### Text shown
────────────────────────────────────────
The structure and localization of SIF suggest that SIF activates RHO-family G proteins in the periactive zones. However, the family comprises several members including RAC, CDC42 and RHO, each playing a distinct role in a variety of cellular events (Van Aelst and D’Souza-Schorey, 1997; Hall, 1998). It is therefore important to estimate which member of the family is activated by SIF in the periactive zone. We examined the GEF activity of SIF by assaying its catalytic ability to dissociate [3H]GDP from mammalian RAC1, CDC42 and RHOA using bacterially expressed a glutathione-S-transferase (GST)-fusion protein carrying the DH domain and adjacent Pleckstrin-homology (PH) domain of SIF. We found that the GST-SIF stimulated the dissociation of GDP from RAC1 both in a time-dependent (Fig. 7A) and dose-dependent manner (Fig. 7B), but did not show the activity for CDC42 and RHOA. GST-Dbl, used as a positive control (Yaku et al., 1994), clearly increased the release of GDP from all the three G proteins (Fig. 7B). Thus, these data demonstrate that SIF specifically activates RAC1 in vitro, suggesting that SIF activates RAC in the periactive zones.

Fig. 7.

SIF acts as a GEF for RAC1 in vitro. GEF activity of SIF for RHO family G proteins. (A) SIF dissociates [3H]GDP from RAC1 in a time-dependent manner, as does a control molecule, Dbl. (B) SIF specifically acts on RAC1 in a dose-dependent manner, but not on CDC42 and RHOA. Dbl showed a GEF activity for all the three G proteins.

Fig. 7.

SIF acts as a GEF for RAC1 in vitro. GEF activity of SIF for RHO family G proteins. (A) SIF dissociates [3H]GDP from RAC1 in a time-dependent manner, as does a control molecule, Dbl. (B) SIF specifically acts on RAC1 in a dose-dependent manner, but not on CDC42 and RHOA. Dbl showed a GEF activity for all the three G proteins.

Identification of the periactive zone as a region regulating synaptic development

Active zones are well-characterized structures specialized for exocytosis of synaptic vesicles and a number of molecules participating in the process have been identified. However, the molecular characteristics of other synaptic regions on the plasma membrane are largely unknown. In this report, our data suggest the presence of another functional domain, the periactive zone, which serves in the control of changing synaptic structures.
────────────────────────────────────────
### Assignment
Translate this sentence from the SIF passage into Spanish: "It is therefore important to estimate which member of the family is activated by SIF in the periactive zone." The listing comes from a source separate from the SIF passage.

### Recorded information
────────────────────────────────────────
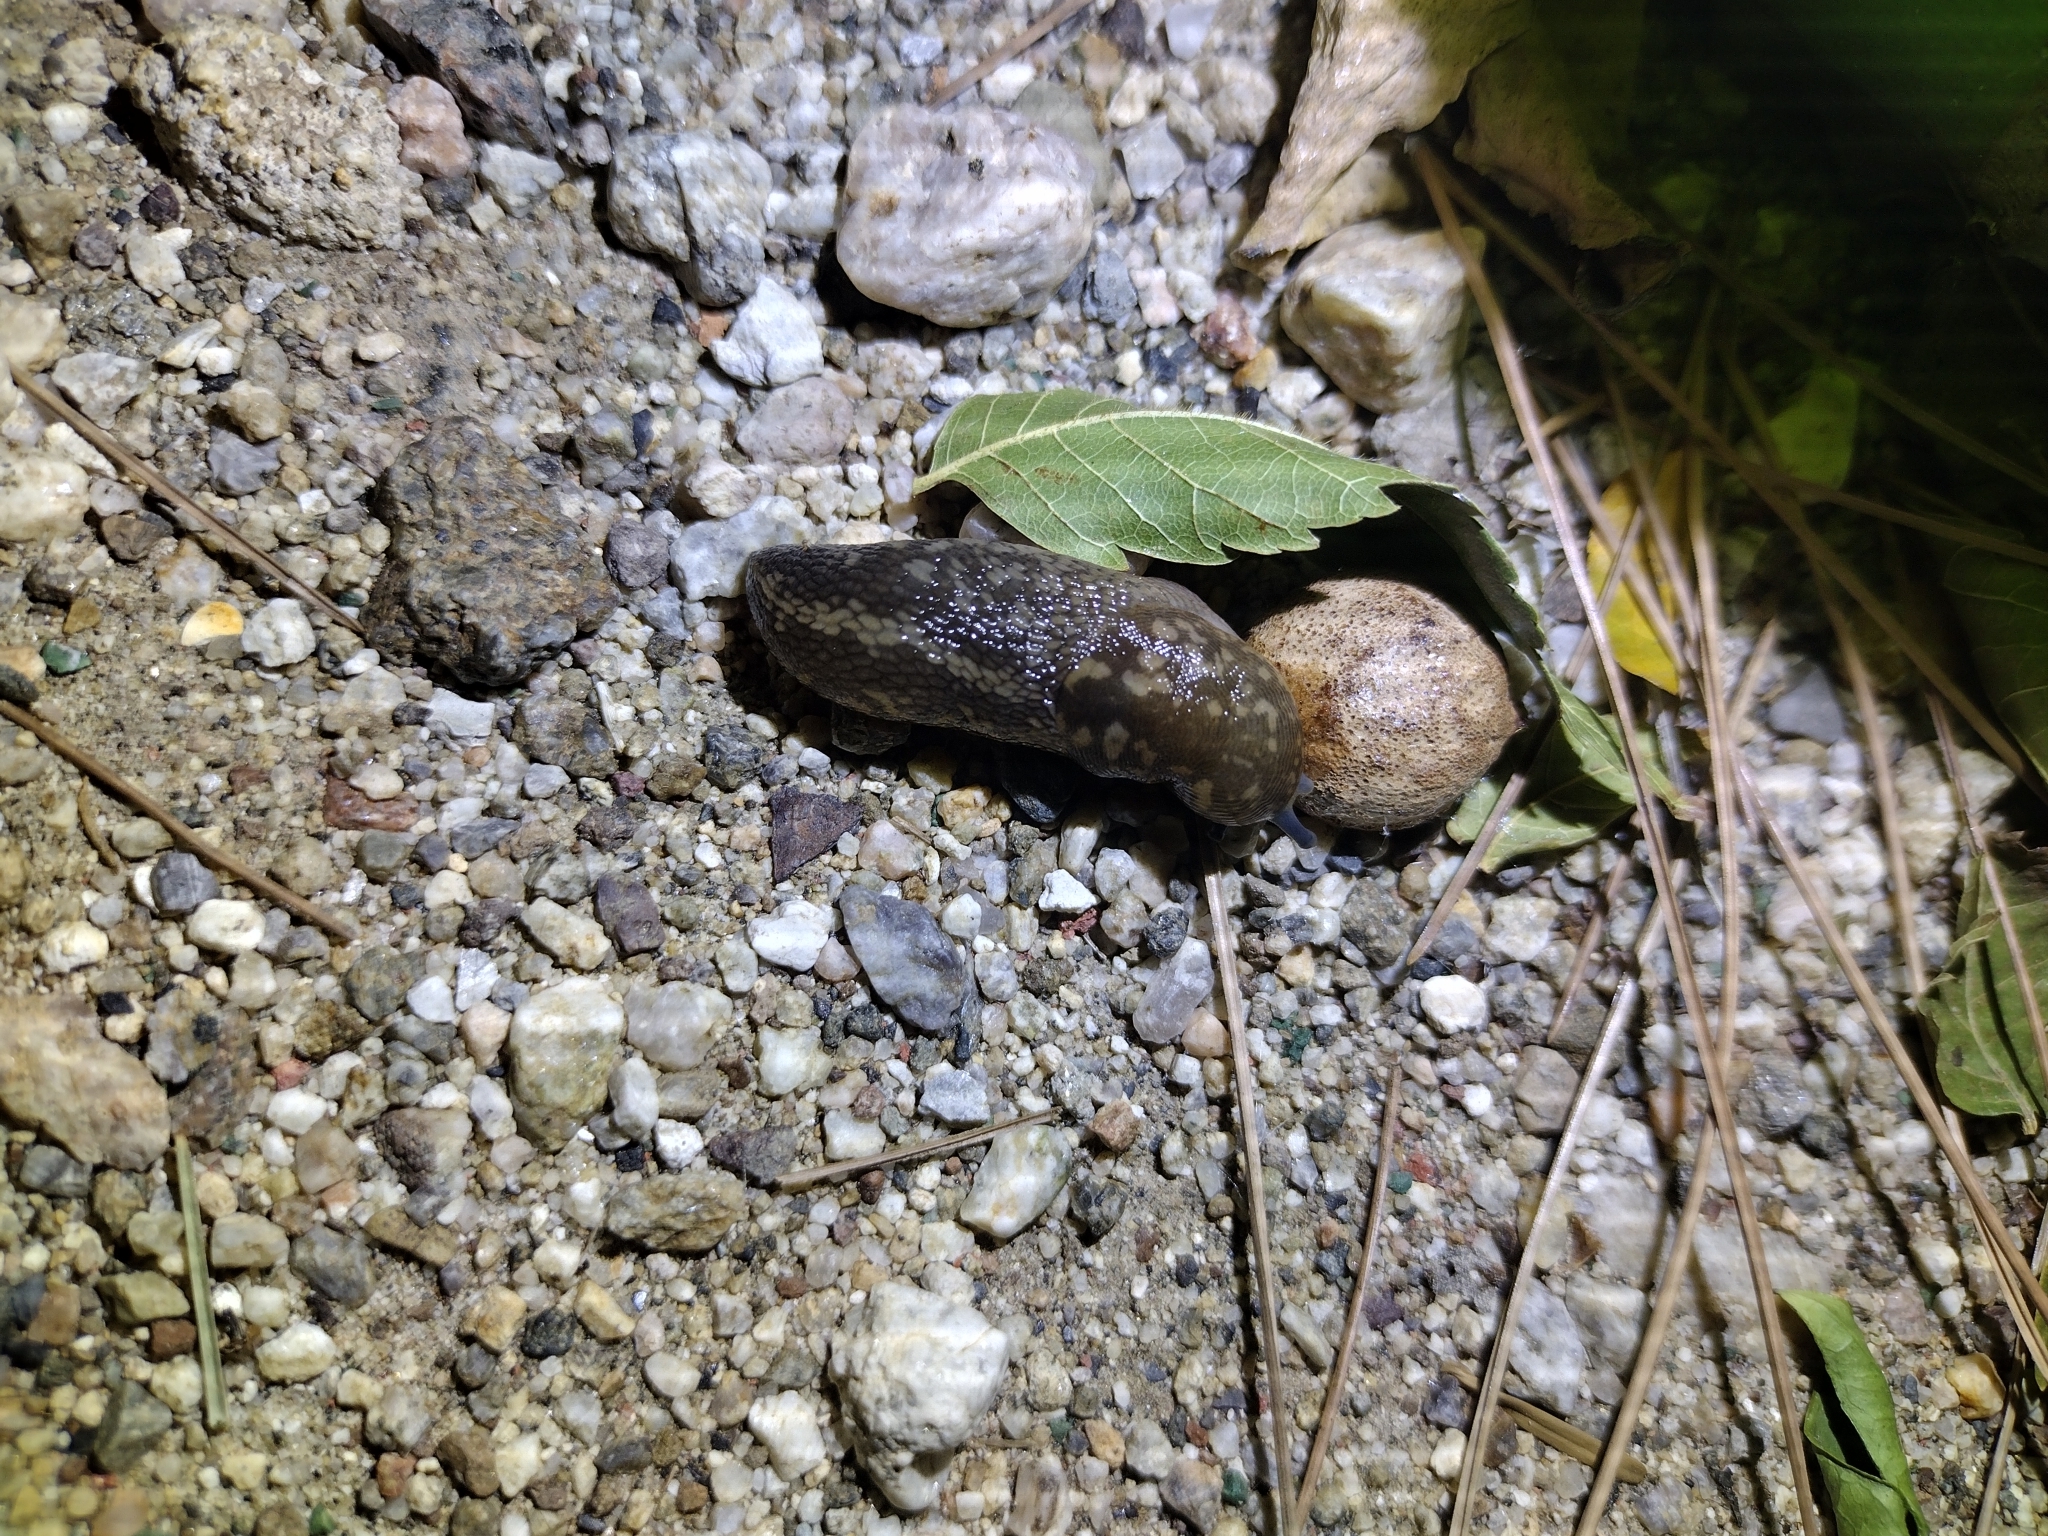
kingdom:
────────────────────────────────────────
### Written reply
Por lo tanto, es importante estimar qué miembro de la familia es activado por SIF en la zona periactiva.